年度 2008 2009 2010 2011 2012 2013
増加分学生数 164.4 829.4 1138.4 1126.4 1212.4 1244.4
増加分留年生 -18.8 44.2 65.2 125.2 142.2 165.2
増加分留年率(%) -11.4 5.3 5.7 11.1 11.7 13.3

 定員増加の始まった2008年度は増加分が168人(増員前の2%程度)だったためか、どこにも影響は現れなかったと取れそうです。本格的に影響が表れたのは2009年度以降なのは前回に示しましたが、2009年度時点(11%増)でそれまでの平均より2倍弱、2013年度(19%増)には6倍弱になります。定員増加前に較べるとかなり多いですが、数値的にはそれでも10人に1人強程度で可能性として「ありえる」数字とは言えます。

広範囲に留年者増が起こる理由

 定員増加が従来型の増加であり、従来の合格者層の質が低いのであれば、留年者増が起こる大学は限られるはずです。医学部にも難易度があり、一般に医学生は可能ならばより難度の高い医学部を目指します。わざわざ低いところを目指す者は多くないと言ったところです。それであれば玉突き現象と言うか、繰り上がり現象が起こり、WGの表現で従来の「質の高い学生」は難関校に繰り上がるだけで、現在の定員増加は2割程度ですから、下位1〜2割程度の底辺校に集まるはずです。ここも実際にそうなっているかどうかを確かめる術はないのですが、2/20付日医ニュースより

 これを読む限り広島大クラスでも起こっていると受け取っても良さそうです。どうも濃淡はあるものの全国的な現象ではないかと解釈します。そうなると定員増加による「質の悪い学生」はある程度満遍なく全国にばら撒かれている事になります。つまりは偏差値序列によって必ずしも偏っていないです。なぜにそうなるかの理由ですが、前に弘前大の事を調べた時の募集定員枠の配分です。

AO入試 40
一般入試 青森県定着枠 10
その他枠 55 青森県修学資金特別枠 5
青森県修学資金一般枠 20
青森県修学資金学士枠 5
純その他枠 35

 全部の医学部を調べ直す根性が無いのですが、どこもいわゆる「地方枠」的な選抜法が花盛りとなっています。なおかつこれは強力に推進されています。私の時代のように純偏差値での輪切りで選抜されていないので、WGが表現する「質の悪い学生」はかなり満遍なくばら撒かれている可能性はあります。

選抜法による評価の影響

 ぶっちゃけた話、ssd様も指摘されていましたが、従来型の選抜方法であれば合格者の下位層と、不合格者の上位層1000人とか、1500人程度は医学生の質として紙一重と思います。それこそ試験当日の運不運で運命が分かれた程度の差です。そりゃ、人数が増えれた分だけ幾分は質が下がるでしょうが、突然目に見える様な「有意」な差が特定年度から出現するとは考えられないぐらいのところです。教員側の質の問題も出ては来ますが、これも特定年度から突然質が下がり、なおかつその影響が学年が進むとともに拡大するのも不自然です。
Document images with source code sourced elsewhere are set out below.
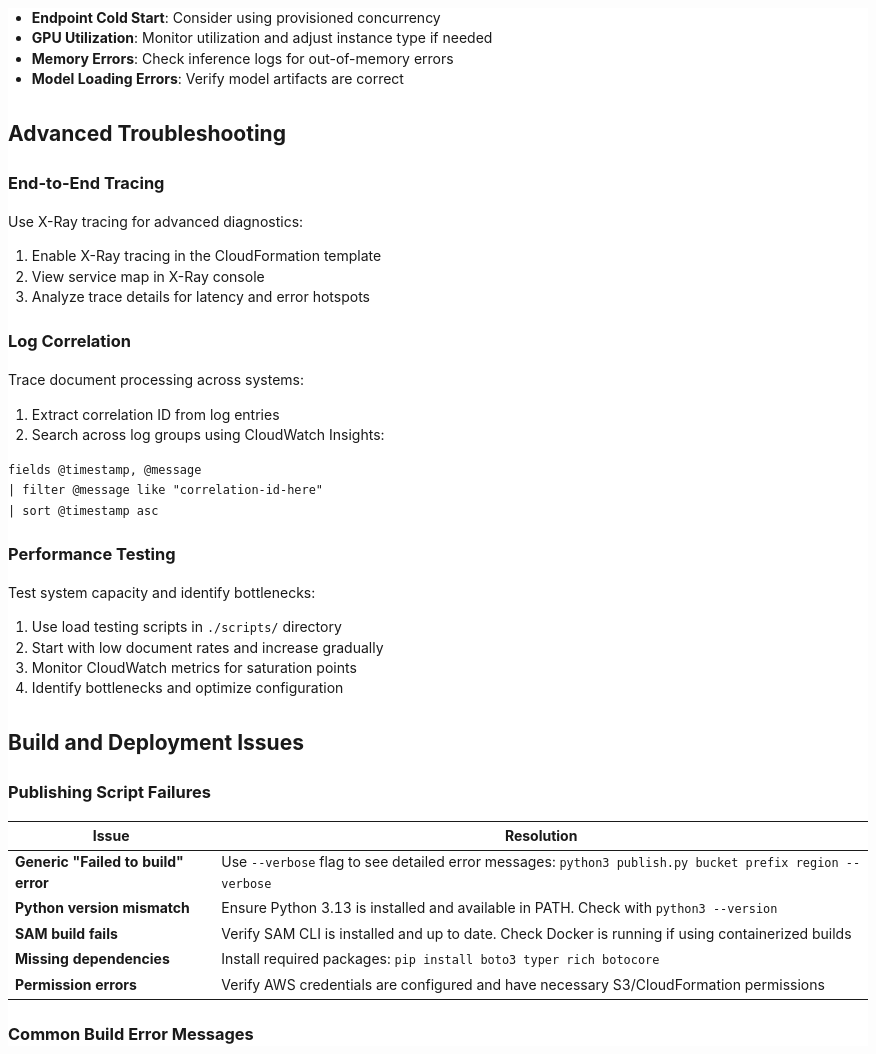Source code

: - **Endpoint Cold Start**: Consider using provisioned concurrency
- **GPU Utilization**: Monitor utilization and adjust instance type if needed
- **Memory Errors**: Check inference logs for out-of-memory errors
- **Model Loading Errors**: Verify model artifacts are correct

## Advanced Troubleshooting

### End-to-End Tracing

Use X-Ray tracing for advanced diagnostics:

1. Enable X-Ray tracing in the CloudFormation template
2. View service map in X-Ray console
3. Analyze trace details for latency and error hotspots

### Log Correlation

Trace document processing across systems:

1. Extract correlation ID from log entries
2. Search across log groups using CloudWatch Insights:

```
fields @timestamp, @message
| filter @message like "correlation-id-here"
| sort @timestamp asc
```

### Performance Testing

Test system capacity and identify bottlenecks:

1. Use load testing scripts in `./scripts/` directory
2. Start with low document rates and increase gradually
3. Monitor CloudWatch metrics for saturation points
4. Identify bottlenecks and optimize configuration

## Build and Deployment Issues

### Publishing Script Failures

| Issue | Resolution |
|-------|------------|
| **Generic "Failed to build" error** | Use `--verbose` flag to see detailed error messages: `python3 publish.py bucket prefix region --verbose` |
| **Python version mismatch** | Ensure Python 3.13 is installed and available in PATH. Check with `python3 --version` |
| **SAM build fails** | Verify SAM CLI is installed and up to date. Check Docker is running if using containerized builds |
| **Missing dependencies** | Install required packages: `pip install boto3 typer rich botocore` |
| **Permission errors** | Verify AWS credentials are configured and have necessary S3/CloudFormation permissions |

### Common Build Error Messages
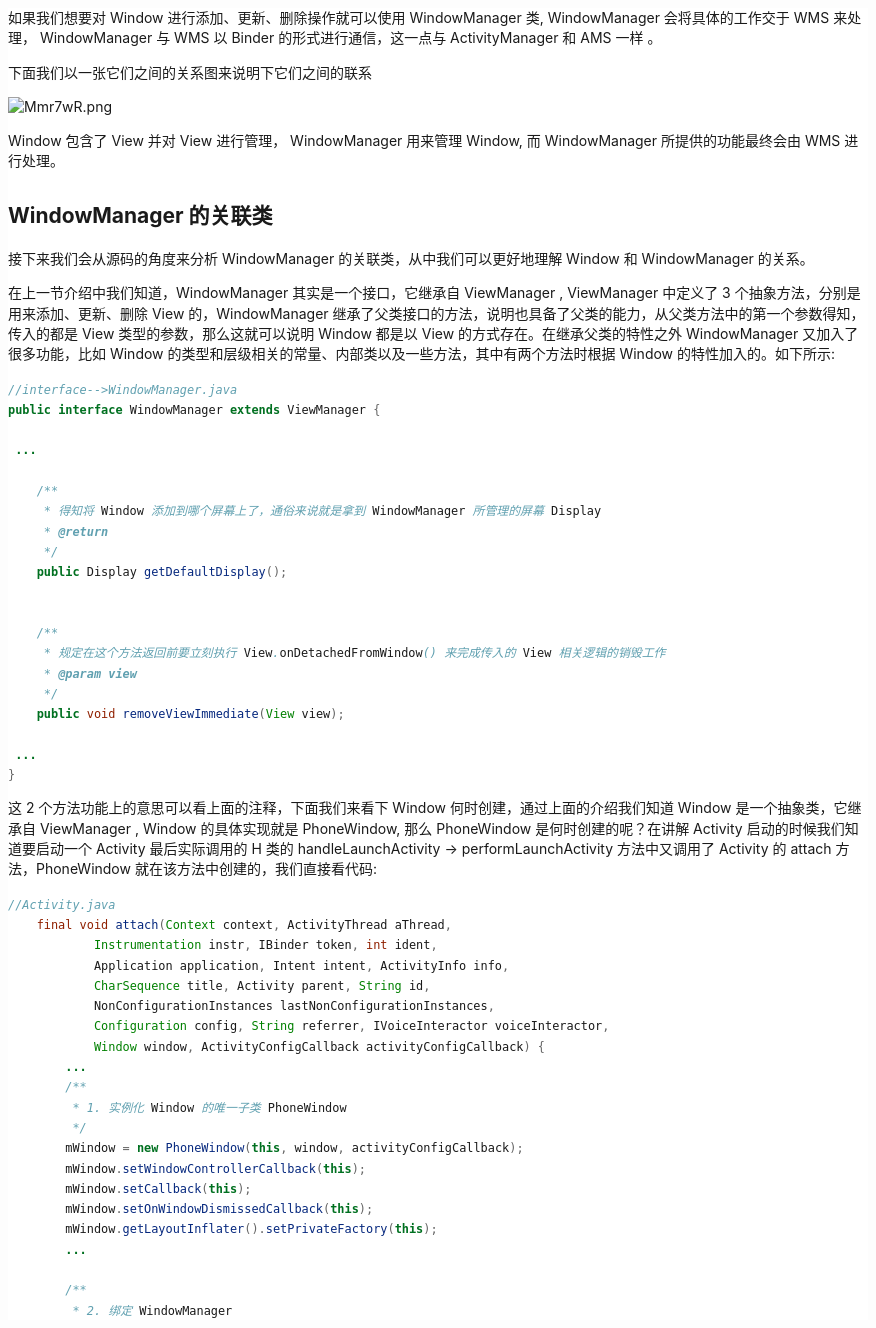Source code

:   如果我们想要对 Window 进行添加、更新、删除操作就可以使用 WindowManager 类, WindowManager 会将具体的工作交于 WMS 来处理， WindowManager 与 WMS 以 Binder 的形式进行通信，这一点与 ActivityManager 和 AMS 一样 。

下面我们以一张它们之间的关系图来说明下它们之间的联系

![Mmr7wR.png](https://s2.ax1x.com/2019/11/09/Mmr7wR.png)

Window 包含了 View 并对 View 进行管理， WindowManager 用来管理 Window, 而 WindowManager 所提供的功能最终会由 WMS 进行处理。

## WindowManager 的关联类

接下来我们会从源码的角度来分析 WindowManager 的关联类，从中我们可以更好地理解 Window  和 WindowManager 的关系。

在上一节介绍中我们知道，WindowManager 其实是一个接口，它继承自 ViewManager , ViewManager 中定义了 3 个抽象方法，分别是用来添加、更新、删除 View 的，WindowManager 继承了父类接口的方法，说明也具备了父类的能力，从父类方法中的第一个参数得知，传入的都是 View 类型的参数，那么这就可以说明 Window 都是以 View 的方式存在。在继承父类的特性之外 WindowManager 又加入了很多功能，比如 Window 的类型和层级相关的常量、内部类以及一些方法，其中有两个方法时根据 Window 的特性加入的。如下所示:

```java
//interface-->WindowManager.java
public interface WindowManager extends ViewManager {
  
 ...
   
    /**
     * 得知将 Window 添加到哪个屏幕上了，通俗来说就是拿到 WindowManager 所管理的屏幕 Display
     * @return
     */
    public Display getDefaultDisplay();


    /**
     * 规定在这个方法返回前要立刻执行 View.onDetachedFromWindow() 来完成传入的 View 相关逻辑的销毁工作
     * @param view
     */
    public void removeViewImmediate(View view);
   
 ...
}
```

这 2 个方法功能上的意思可以看上面的注释，下面我们来看下 Window 何时创建，通过上面的介绍我们知道 Window 是一个抽象类，它继承自 ViewManager , Window 的具体实现就是 PhoneWindow, 那么 PhoneWindow 是何时创建的呢？在讲解 Activity 启动的时候我们知道要启动一个 Activity 最后实际调用的 H 类的 handleLaunchActivity -> performLaunchActivity  方法中又调用了 Activity 的 attach 方法，PhoneWindow 就在该方法中创建的，我们直接看代码:

```java
//Activity.java
    final void attach(Context context, ActivityThread aThread,
            Instrumentation instr, IBinder token, int ident,
            Application application, Intent intent, ActivityInfo info,
            CharSequence title, Activity parent, String id,
            NonConfigurationInstances lastNonConfigurationInstances,
            Configuration config, String referrer, IVoiceInteractor voiceInteractor,
            Window window, ActivityConfigCallback activityConfigCallback) {
       	...
        /**
         * 1. 实例化 Window 的唯一子类 PhoneWindow 
         */
        mWindow = new PhoneWindow(this, window, activityConfigCallback);
        mWindow.setWindowControllerCallback(this);
        mWindow.setCallback(this);
        mWindow.setOnWindowDismissedCallback(this);
        mWindow.getLayoutInflater().setPrivateFactory(this);
        ...

        /**
         * 2. 绑定 WindowManager
```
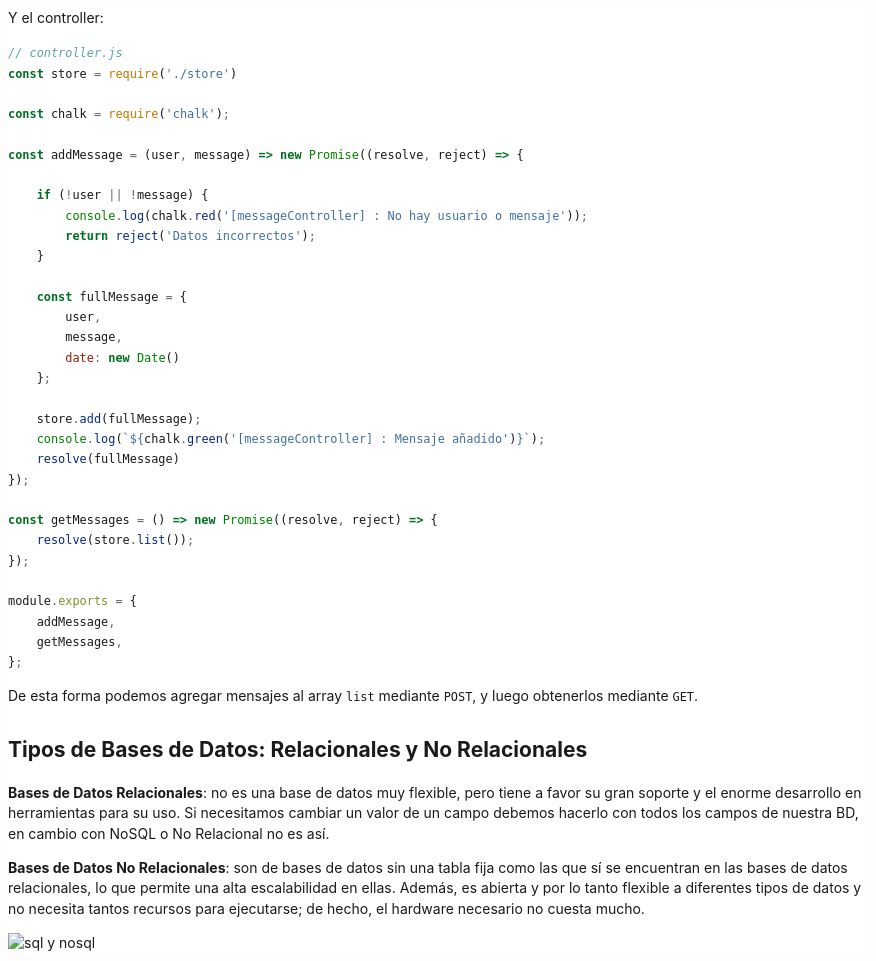 Y el controller:

```js
// controller.js
const store = require('./store')

const chalk = require('chalk');

const addMessage = (user, message) => new Promise((resolve, reject) => {

    if (!user || !message) {
        console.log(chalk.red('[messageController] : No hay usuario o mensaje'));
        return reject('Datos incorrectos');
    }

    const fullMessage = {
        user,
        message,
        date: new Date()
    };

    store.add(fullMessage);
    console.log(`${chalk.green('[messageController] : Mensaje añadido')}`);
    resolve(fullMessage)
});

const getMessages = () => new Promise((resolve, reject) => {
    resolve(store.list());
});

module.exports = {
    addMessage,
    getMessages,
};
```

De esta forma podemos agregar mensajes al array ``list`` mediante ``POST``, y luego obtenerlos mediante ``GET``.

## Tipos de Bases de Datos: Relacionales y No Relacionales

**Bases de Datos Relacionales**: no es una base de datos muy flexible, pero tiene a favor su gran soporte y el enorme desarrollo en herramientas para su uso. Si necesitamos cambiar un valor de un campo debemos hacerlo con todos los campos de nuestra BD, en cambio con NoSQL o No Relacional no es así.

**Bases de Datos No Relacionales**: son de bases de datos sin una tabla fija como las que sí se encuentran en las bases de datos relacionales, lo que permite una alta escalabilidad en ellas. Además, es abierta y por lo tanto flexible a diferentes tipos de datos y no necesita tantos recursos para ejecutarse; de hecho, el hardware necesario no cuesta mucho.

![sql y nosql](https://static.platzi.com/media/user_upload/databases-ee854eda-c48a-44f1-8276-7fb09a379986.jpg)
 定員拡大とともに導入されたものは弘前大の例に示した様に選抜方法の変更です。この変更部分が年とともに拡大されているのは説明の必要はないと存じます。選抜方法の変更は評価法の変更であり、当たり前の話ですが従来の選抜方法と現在の選抜方法では得点評価が変わり、合格者層が変わります。選抜方法の変化は定員増加分だけに限って行われているものではないのは弘前大の例を見ればわかります。増加前の定員分にも広く影響しているとして良いでしょう。

 選抜方法とはその学部に相応しい学生を選ぶ手段です。どんな方式がより望ましいかは学部によって異なるかもしれませんが、医学部に限って言えば現在の選抜法は従来の選抜法より結果として劣っているんじゃなかろうかです。数値としては留年生の著明な増加であり、実感としては教員側(WG)の感想です。つまり現在の選抜方法は従来の選抜方法よりWGの言う「質の落ちた医学生」をより多く拾い上げるものになっている可能性です。逆に言えば「質の良い医学生」を従来の選抜方法より多く不合格にしているです。

 こう考えると話の筋が通りやすくなります。定員が急拡大した2009年度から急に影響が現れ、当該学年生が進級するに従って留年者増の影響が拡大しているに一致します。さらに現在の選抜方法の拡大は拡大前の定員部分にも広がっているため、年度が進むにつてれて「質の落ちた医学生」の影響は拡大しているです。今日の推論の結論としては、定員拡大による純原因仮説は否定したいと思います。影響が大きかったのは定員増よりも選抜方法の変更の気がします。選抜方法の変更の影響はこれまでも懸念する者がいましたが、その懸念が留年者数の急増と言う数値で示されたのがWGの調査結果であると考えます。